I didn't want to go back to my cubicle. It reminded me of that cube in Hellraiser. Actually, I think I would have preferred the torture of those demons from Hell to my life as a cubicle employee.

I did not want to dissect my emotions with Rainer either. What would he say when he got home later? What would his audacious eyes accuse me of? How would I put my arms around this man and lie and tell him he's the only man I've ever loved? And why wasn't it true?

I really missed my grandmother. I wished I could retreat back to Mississippi, just for a day. I hadn't been there since her funeral three years ago. A precious few of us were in attendance. I wondered what ghosts still lived in that old house of hers. My house now as it turned out. While I was down there for her funeral, I could not bring myself to go near Woody's house. Those memories were still much too alive for me to visit. I could still smell the stink of his father's whiskey. Woody's father was the reason I didn't drink.
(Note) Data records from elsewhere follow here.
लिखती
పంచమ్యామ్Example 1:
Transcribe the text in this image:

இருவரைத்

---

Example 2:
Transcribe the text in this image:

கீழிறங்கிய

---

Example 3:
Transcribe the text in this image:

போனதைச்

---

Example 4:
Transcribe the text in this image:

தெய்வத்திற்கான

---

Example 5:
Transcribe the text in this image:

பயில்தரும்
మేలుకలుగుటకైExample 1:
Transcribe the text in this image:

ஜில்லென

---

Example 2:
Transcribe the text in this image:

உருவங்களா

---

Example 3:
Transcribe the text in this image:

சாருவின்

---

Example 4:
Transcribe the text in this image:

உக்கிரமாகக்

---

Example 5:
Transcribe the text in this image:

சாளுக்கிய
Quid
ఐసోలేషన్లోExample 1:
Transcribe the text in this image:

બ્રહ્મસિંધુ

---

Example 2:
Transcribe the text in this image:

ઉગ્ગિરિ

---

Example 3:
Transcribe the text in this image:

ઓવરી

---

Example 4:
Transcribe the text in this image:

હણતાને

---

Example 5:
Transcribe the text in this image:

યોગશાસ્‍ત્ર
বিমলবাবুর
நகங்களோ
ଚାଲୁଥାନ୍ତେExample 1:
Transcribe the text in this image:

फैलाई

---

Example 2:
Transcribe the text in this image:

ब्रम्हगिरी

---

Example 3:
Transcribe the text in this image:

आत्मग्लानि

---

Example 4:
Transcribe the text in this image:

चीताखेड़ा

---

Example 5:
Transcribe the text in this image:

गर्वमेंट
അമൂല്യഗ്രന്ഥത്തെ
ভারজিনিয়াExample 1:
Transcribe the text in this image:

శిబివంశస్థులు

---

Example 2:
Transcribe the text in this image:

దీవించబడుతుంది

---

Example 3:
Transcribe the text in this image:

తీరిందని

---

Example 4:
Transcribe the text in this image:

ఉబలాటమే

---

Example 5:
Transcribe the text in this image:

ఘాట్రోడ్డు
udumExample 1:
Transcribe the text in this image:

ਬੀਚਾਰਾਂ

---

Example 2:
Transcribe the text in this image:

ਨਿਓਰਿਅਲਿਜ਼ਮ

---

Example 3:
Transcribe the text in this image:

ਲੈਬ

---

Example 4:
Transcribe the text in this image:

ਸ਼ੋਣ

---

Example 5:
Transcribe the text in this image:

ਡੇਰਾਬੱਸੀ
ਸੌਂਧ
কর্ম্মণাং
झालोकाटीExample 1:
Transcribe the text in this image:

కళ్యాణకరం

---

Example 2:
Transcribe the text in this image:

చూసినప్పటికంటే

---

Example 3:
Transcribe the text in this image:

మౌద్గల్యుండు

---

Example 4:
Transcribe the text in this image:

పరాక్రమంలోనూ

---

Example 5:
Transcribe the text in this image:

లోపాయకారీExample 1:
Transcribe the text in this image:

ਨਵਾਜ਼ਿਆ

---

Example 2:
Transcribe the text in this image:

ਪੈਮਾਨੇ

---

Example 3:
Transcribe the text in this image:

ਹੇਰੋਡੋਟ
The tea carried a strange comfort as it met my lips. I remembered when my grandmother would make me tea when I was sick. I looked across the room and there was a man staring at me. Mid thirties, maybe early forties. White. Ordinary. Nothing spectacular. Only a year ago it would have only taken a gesture of his hand or nod of his head for me to follow him to the darkest of corners. What other retreat from my empty life did I have? He would have pumped the life back into me, recharging me like a battery. I did not miss it. Rainer changed everything for me, yet there I sat, sewering in my own pitiful despair.
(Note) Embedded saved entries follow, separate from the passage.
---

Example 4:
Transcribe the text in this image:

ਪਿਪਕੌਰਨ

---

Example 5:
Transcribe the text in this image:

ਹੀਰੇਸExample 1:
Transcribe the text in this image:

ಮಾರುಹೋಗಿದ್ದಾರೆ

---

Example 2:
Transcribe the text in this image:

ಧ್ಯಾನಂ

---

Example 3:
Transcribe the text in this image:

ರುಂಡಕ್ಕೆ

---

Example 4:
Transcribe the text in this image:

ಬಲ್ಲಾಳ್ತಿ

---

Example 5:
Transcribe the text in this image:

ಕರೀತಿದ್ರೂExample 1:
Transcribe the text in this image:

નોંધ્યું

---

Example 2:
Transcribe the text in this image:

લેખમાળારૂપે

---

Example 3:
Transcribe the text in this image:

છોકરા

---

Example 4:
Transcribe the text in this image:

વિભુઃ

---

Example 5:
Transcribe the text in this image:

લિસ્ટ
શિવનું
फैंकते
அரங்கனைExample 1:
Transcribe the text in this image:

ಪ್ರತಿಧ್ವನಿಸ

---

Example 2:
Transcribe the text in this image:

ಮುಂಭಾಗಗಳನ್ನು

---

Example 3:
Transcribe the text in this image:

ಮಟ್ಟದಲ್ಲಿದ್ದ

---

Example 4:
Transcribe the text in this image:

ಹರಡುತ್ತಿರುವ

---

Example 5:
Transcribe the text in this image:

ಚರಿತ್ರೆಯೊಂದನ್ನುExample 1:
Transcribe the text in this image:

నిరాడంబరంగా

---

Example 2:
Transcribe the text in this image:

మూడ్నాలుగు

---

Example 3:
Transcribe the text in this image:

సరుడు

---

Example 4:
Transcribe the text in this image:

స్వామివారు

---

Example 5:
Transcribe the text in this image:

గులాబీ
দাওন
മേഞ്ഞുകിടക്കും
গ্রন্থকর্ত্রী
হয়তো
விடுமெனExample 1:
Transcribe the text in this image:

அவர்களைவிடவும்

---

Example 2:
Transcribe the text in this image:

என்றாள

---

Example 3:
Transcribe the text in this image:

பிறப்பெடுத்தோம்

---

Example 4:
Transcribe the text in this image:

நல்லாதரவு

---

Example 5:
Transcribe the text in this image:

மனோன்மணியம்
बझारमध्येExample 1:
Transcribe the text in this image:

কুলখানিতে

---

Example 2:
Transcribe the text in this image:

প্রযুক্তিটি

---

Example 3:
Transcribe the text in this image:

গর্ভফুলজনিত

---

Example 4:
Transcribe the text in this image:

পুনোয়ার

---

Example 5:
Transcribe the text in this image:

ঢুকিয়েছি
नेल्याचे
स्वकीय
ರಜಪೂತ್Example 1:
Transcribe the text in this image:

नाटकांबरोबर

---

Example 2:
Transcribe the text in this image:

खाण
"Can I get you anything else?" Blondie was back.

"No, just my check, please."

"Ok. Let me get that out of the way for you."

"Thank you."

And that was my interaction with most people lately. Brief. Impersonal. I missed the long conversations I would have about absolutely nothing with Woody. I longed for the spontaneous laughter that would seize us in the most extraordinary of instances. Rainer didn't laugh a whole lot. Niether did I anymore. He was always so serious. Life was logical and full of equations and action and consequence. Whatever happened to the brilliance of just letting things happen?

"Here you go," she said as she laid the check on my table. After the tip, I was $15 poorer, all for a fucking cup of soup and tea.
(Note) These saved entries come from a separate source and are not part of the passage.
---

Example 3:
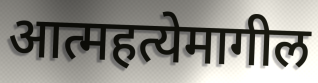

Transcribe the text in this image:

आत्महत्येमागील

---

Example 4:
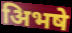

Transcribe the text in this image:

अिभषे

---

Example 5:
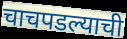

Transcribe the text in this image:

चाचपडल्याचीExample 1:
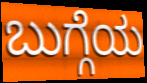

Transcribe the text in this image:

ಬುಗ್ಗೆಯ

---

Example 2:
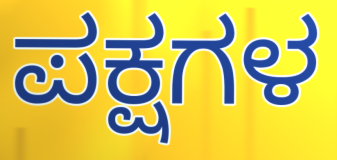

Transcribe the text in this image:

ಪಕ್ಷಗಳ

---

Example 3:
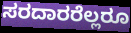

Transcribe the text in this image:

ಸರದಾರರೆಲ್ಲರೂ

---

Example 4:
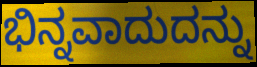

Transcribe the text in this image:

ಭಿನ್ನವಾದುದನ್ನು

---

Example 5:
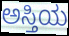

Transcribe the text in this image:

ಅಸ್ತಿಯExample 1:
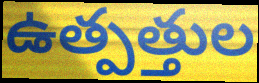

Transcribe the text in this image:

ఉత్పత్తుల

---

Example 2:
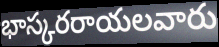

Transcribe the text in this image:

భాస్కరరాయలవారు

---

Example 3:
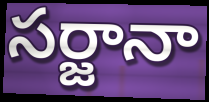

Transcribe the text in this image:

సర్జానా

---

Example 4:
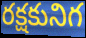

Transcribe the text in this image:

రక్షకునిగ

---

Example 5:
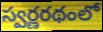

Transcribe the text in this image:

స్వర్ణరథంలో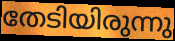
തേടിയിരുന്നു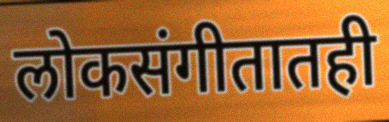
लोकसंगीतातही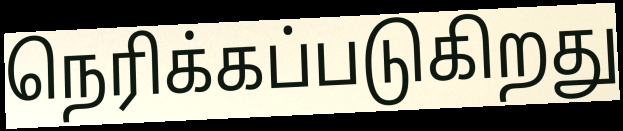
நெரிக்கப்படுகிறது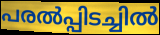
പരൽപ്പിടച്ചിൽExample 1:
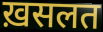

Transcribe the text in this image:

ख़सलत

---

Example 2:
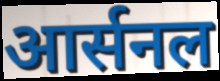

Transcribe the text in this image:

आर्सनल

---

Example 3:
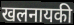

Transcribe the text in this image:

खलनायकी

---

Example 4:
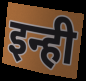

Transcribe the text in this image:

इन्ही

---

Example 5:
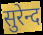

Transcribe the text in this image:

सुरेन्दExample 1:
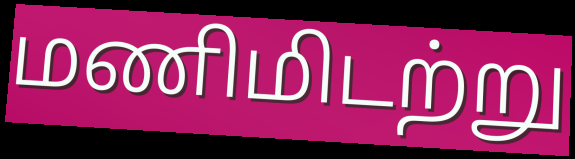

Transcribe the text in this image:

மணிமிடற்று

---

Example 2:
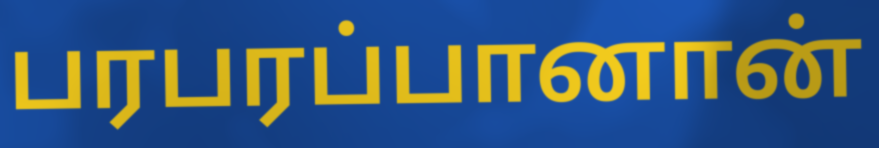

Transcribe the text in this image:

பரபரப்பானான்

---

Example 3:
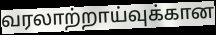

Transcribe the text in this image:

வரலாற்றாய்வுக்கான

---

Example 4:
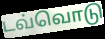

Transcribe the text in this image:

டவ்வொடு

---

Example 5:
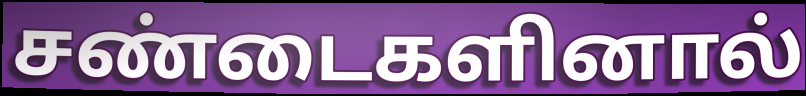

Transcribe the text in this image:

சண்டைகளினால்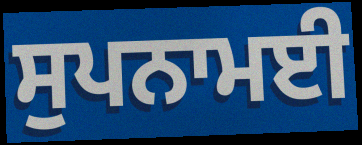
ਸੁਪਨਾਮਈ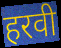
हरवी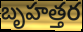
బృహత్తర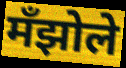
मँझोलेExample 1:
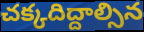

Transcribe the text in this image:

చక్కదిద్దాల్సిన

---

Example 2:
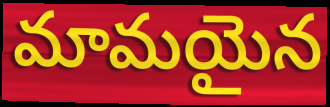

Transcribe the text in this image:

I grabbed my coat and made my way to the exit. As I passed the stranger he smiled at me. I knew that smile. He wanted me. I didn't care. I was ready to leave. As I pushed the glass door open and the cold breeze smacked me in the face, I realized I was ready to leave it all behind.

The rain had stopped, but the wetness clung to the air. Walking back to my hellhole of a job something suddenly struck me. A woman was walking directly ahead of me pushing a baby carriage. There was something about her - maybe the way her dusty blonde hair blew in the breeze behind her, maybe the way her coat drifted in the wind as she walked so freely, or maybe it was the way she seemed to smile at me even though I could not see her face. I walked faster. I had to catch up. I don't know why, but there was something in me insisting that I at least get a good look at her face. Then I had my chance. She had rolled her carriage to a stop in front of a greasy hot dog vendor. There were people walking in front of me, blocking my view. I think I muttered "excuse me" as I politely cut my way through the crowd. I had to see her. She was talking with the vendor. What was she buying? A pretzel? Some gum? No. The vendor handed her a snapple. Pink Lemonade. Then, without warning, she turned and glanced in my direction. Freckles. And absolutely beautiful. She looked so happy, only she didn't realize her carriage was drifting away and getting dangerously close to the curb that met the intersection of the street.